2.2. Con il secondo motivo, il ricorrente deduce il vizio di motivazione in ordine alla ritenuta persistenza delle esigenze cautelari, rilevando che il Tribunale sarebbe incorso in una manifesta contraddittorietà nella misura in cui ha ritenuto che, quanto meno in parte, le condotte criminose sarebbero proseguite anche dopo la dismissione della carica di assessore regionale. Invero, la lettura delle imputazioni trasfuse nella richiesta di rinvio a giudizio escluderebbe tale eventualità. Tanto meno sarebbero rilevanti le dichiarazioni rese in sede di interrogatorio da Elio Vito Quarta, lì dove questi avrebbe fatto riferimento all'interessamento del Ruggieri dopo la cessazione della carica. Tali dichiarazioni, correttamente interpretate, dimostrerebbero l'esatto contrario e, cioè, che il Quarta riteneva il Ruggiero non più in grado di intercedere nel suo interesse, proprio perché si era dimesso dalla carica di assessore.
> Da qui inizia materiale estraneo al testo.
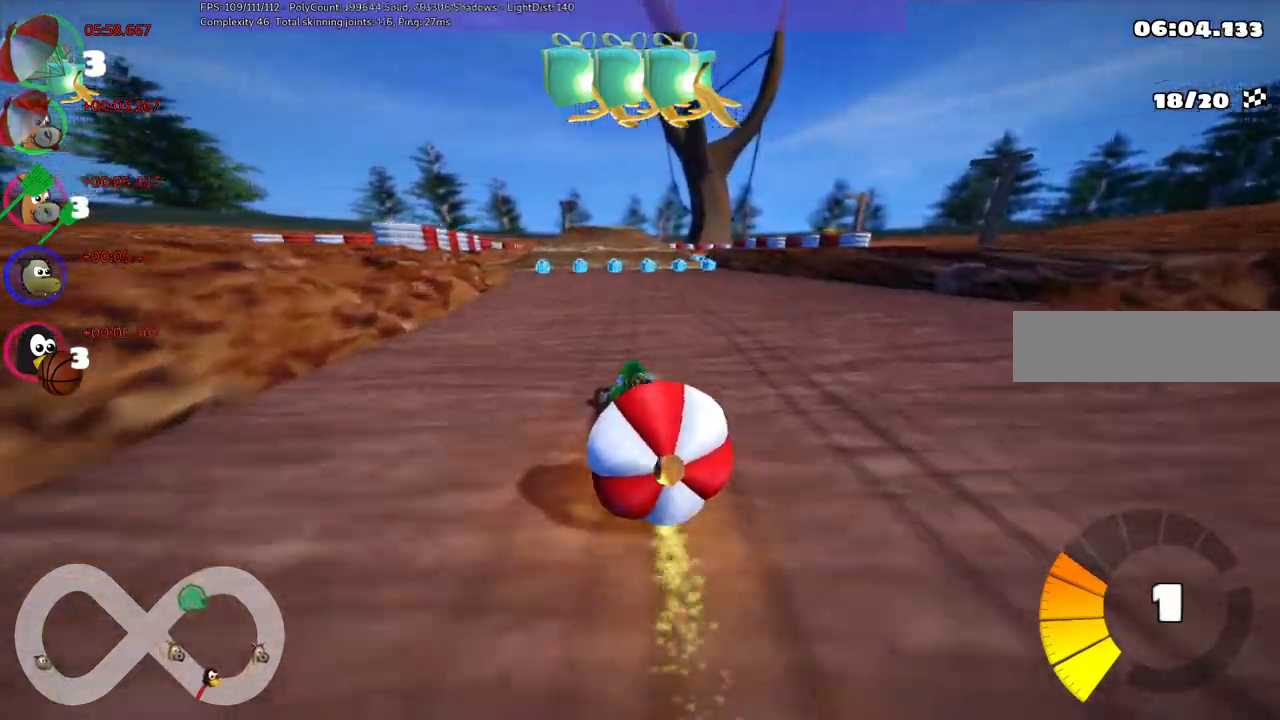
{"keys": ["m", "right", "up"], "events": []}
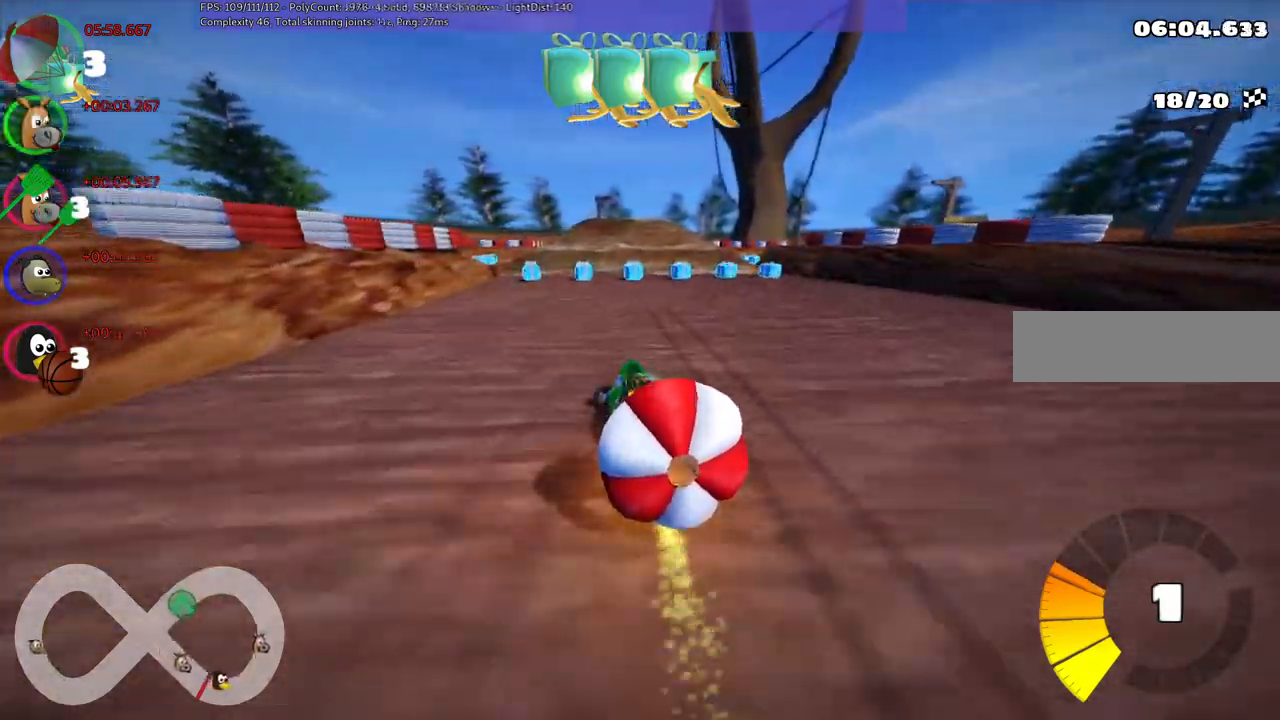
{"keys": ["m", "right", "up"], "events": [[167, "left", "down"], [300, "left", "up"]]}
3.11 procedimento è stato trattato in forma cartolare, ai sensi dell'art. 23, comma 8, d. I. n. 137 del 2020 e art.7 d.l. 23 luglio 2021, n.105.

CONSIDERATO IN DIRITTO

1. Il ricorso è fondato nei limiti di seguito indicati.

2. Il primo motivo di ricorso è infondato. Il ricorrente sostiene che il Tribunale investito dell'appello cautelare, una volta riscontrata la totale carenza della motivazione sulle esigenze cautelari, avrebbe dovuto annullare l'ordinanza impugnata, non potendosi sostituire al giudice per le indagini preliminari, motivando autonomamente sulla questione devoluta alla sua attenzione. L'impostazione prospettata dal ricorrente non è condivisibile, in quanto tende a sovrapporre la natura devolutiva del mezzo di impugnazione, con l'individuazione dei limiti del giudizio rimesso al Tribunale. Per consolidata giurisprudenza, l'appello cautelare è un mezzo di impugnazione sottoposto al principio devolutivo e, quindi, a differenza del riesame non è consentita una complessiva rivalutazione della vicenda cautelare, a prescindere da quelle che sono le specifiche doglianze proposte con l'impugnazione. Diversa questione è, però, l'individuazione dei poteri di giudizio spettanti al Tribunale nell'ambito dei motivi devoluti con l'appello. A tal riguardo, il ricorrente sostiene che il Tribunale non avrebbe quella pienezza di cognizione che l'art.309, comma 9, cod. proc. pen. ammette solo per il riesame e, quindi, non sarebbe consentita la possibilità di confermare il provvedimento impugnato anche per motivi diversi da quelli indicati nell'ordinanza. Confutando le argomentazioni sostenute nella requisitoria del Procuratore generale, la difesa ha ulteriormente chiarito che al giudice dell'appello cautelare sono attribuiti poteri cognitivi diversi da quelli del giudice del riesame e, nello specifico, più limitati, proprio in virtù della mancata estensione, ai giudizi d'appello, del citato comma 9 dell'art. 309, cod. proc. pen. Prosegue la memoria difensiva sostenendo che i giudici dell'appello cautelare si sono indebitamente appropriati dei poteri cognitivi propri del giudice del riesame, non soltanto utilizzando argomentazioni diverse da quelle contenute nelle due precedenti ordinanze, ma addirittura utilizzando elementi di prova ulteriori rispetto a quelli assunti dal G.I.P. in tali deliberazioni.